Try something along the lines of:
hashcat -m<value> <hash> -a3 -1 ?d?s ?u?a?a?a?a?1?1?1?1 --increment
where you use as many ?a as you think are necessary, or if you know something about those characters, you can tighten that up with a smaller character set.
RE: Rule-based Attack - undeath - 06-27-2018
mask attack/brute force should be your last resort, especially when you suspect the password is actually using a real word. Also that mask with --increment is going to try lots of invalid candidates.
RE: Rule-based Attack - peppespe - 06-27-2018
(06-27-2018, 05:10 PM)plaverty9 Wrote: To your original question:
"I'd like to carry out a rule-based attack where the password should have:
- capitalise first character
- append from one to four digits to the end
- append a special character and from one to four digits to the end."

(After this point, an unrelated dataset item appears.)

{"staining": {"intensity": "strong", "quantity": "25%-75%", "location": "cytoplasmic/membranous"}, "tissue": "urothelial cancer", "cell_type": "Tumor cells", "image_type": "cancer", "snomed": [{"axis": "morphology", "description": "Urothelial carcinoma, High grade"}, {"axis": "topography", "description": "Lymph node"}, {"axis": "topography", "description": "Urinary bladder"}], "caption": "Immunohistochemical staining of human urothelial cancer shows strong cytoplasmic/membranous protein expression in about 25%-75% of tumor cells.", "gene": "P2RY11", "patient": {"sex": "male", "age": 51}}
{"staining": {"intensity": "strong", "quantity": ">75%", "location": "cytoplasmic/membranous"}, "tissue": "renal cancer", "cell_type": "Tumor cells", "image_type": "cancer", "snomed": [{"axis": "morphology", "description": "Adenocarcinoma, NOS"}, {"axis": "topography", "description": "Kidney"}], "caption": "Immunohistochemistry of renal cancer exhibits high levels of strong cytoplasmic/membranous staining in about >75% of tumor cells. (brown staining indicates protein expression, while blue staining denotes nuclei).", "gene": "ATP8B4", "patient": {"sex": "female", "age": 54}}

Try something along the lines of:
hashcat -m<value> <hash> -a3 -1 ?d?s ?u?a?a?a?a?1?1?1?1 --increment
where you use as many ?a as you think are necessary, or if you know something about those characters, you can tighten that up with a smaller character set.
I'd like to perform a rule-based attack because I know that my target uses generally common words (e.g. italian words, that in some occasions have the first character capitalised) followed by specific suffixes (e.g. a special character and from 2 to 4 digits). For this reason I think that a brute force attak, even if based on masks, it's not the best solution.
RE: Rule-based Attack - undeath - 06-27-2018
regarding your opencl problem, I have no idea what exactly is wrong but I highly suspect something with your driver is kaput.